With sovereignty as its heart and colonialism as its spine, the body of law that governs the relationship between Native nations and the United States known as “federal Indian law” provides legal scholars a case study in a generations-old power movement. The history of Indian Country advocacy teaches that scholars of social and racial justice ought to broaden theorization beyond their paradigm cases to incorporate the social movement strategy, history, and doctrine of Native nations. Rather than “reasoning from race” as did many other social movements of the twentieth century, Native people have charted their own path toward what Native political theorist Vine Deloria considered a “power movement,” as distinct from the rights movements that ultimately shaped the race doctrines. Within this power movement, Native advocates have taken an approach distinct from movements organized around rights. This approach has allowed Native people to leverage the law in order to remedy historical injustice and subordination directly, rather than hope for antisubordination as a result of formal equality and integration. Such antisubordination measures have included the ability to form their own governments and the creation and management of industries that supply social services to members, including health insurance, free electricity, Head Start education, and elder care. These antisubordination measures have even made their way into federal and state governments, including the preferential hiring of Native peoples to staff the portions of the federal government that regulate Indian Country, and preferential placement of Native children within Native families when resolving their custody within the adoption and foster care systems. McGirt, thus, can be understood to vindicate the doctrines shaped by Native advocates.

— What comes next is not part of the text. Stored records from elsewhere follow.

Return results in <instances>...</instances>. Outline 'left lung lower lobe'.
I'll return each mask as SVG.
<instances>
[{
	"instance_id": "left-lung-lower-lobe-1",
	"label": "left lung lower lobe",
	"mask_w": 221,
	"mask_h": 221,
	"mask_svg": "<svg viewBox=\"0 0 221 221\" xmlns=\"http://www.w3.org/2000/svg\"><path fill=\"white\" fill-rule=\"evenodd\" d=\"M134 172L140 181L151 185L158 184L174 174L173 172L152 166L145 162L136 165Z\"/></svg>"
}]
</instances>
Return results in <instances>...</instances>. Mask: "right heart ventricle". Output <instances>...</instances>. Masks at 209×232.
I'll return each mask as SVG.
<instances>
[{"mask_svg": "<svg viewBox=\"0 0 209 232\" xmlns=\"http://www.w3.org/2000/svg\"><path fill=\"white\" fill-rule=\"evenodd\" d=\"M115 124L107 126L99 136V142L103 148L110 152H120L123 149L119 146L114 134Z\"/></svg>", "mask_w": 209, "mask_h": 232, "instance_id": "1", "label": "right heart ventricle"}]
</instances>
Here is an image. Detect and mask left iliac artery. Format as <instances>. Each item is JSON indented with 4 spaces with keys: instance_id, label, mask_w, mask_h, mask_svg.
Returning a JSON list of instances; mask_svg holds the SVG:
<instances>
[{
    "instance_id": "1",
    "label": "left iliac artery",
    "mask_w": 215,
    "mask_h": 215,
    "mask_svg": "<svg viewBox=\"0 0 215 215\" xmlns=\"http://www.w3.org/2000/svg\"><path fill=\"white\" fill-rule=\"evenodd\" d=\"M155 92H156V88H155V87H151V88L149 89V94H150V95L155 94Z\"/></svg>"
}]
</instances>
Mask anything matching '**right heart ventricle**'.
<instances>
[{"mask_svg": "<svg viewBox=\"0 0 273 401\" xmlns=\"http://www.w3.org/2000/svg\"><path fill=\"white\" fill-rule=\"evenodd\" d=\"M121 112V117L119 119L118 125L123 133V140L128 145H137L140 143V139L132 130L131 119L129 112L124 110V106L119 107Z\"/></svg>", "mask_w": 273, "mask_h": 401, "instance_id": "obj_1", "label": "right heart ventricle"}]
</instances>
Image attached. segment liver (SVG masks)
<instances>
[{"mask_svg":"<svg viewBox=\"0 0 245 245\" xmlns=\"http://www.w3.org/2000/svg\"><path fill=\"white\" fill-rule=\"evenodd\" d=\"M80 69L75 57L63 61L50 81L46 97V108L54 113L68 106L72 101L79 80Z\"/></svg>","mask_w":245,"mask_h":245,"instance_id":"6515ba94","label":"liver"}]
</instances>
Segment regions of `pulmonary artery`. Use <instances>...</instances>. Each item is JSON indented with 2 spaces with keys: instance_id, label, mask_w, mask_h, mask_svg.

Federal Indian law generally and McGirt in particular reveal the need to broaden the particular cases from which theories of regulation and legal change are formulated. In particular, they teach that these theories would benefit from the inclusion of the strategies and histories of Native power movements and drawing from these movements a deeper understanding of the social dynamics of power. Federal Indian law demonstrates how law can be harnessed for social change within the context of these power dynamics. Finally, in closing, this Essay offers some advice for Indian Country following McGirt. In particular, it aims to remind advocates to embrace the “unthinkable” nature of federal Indian law and to recognize that its power lies in its ability to change the world before changing minds.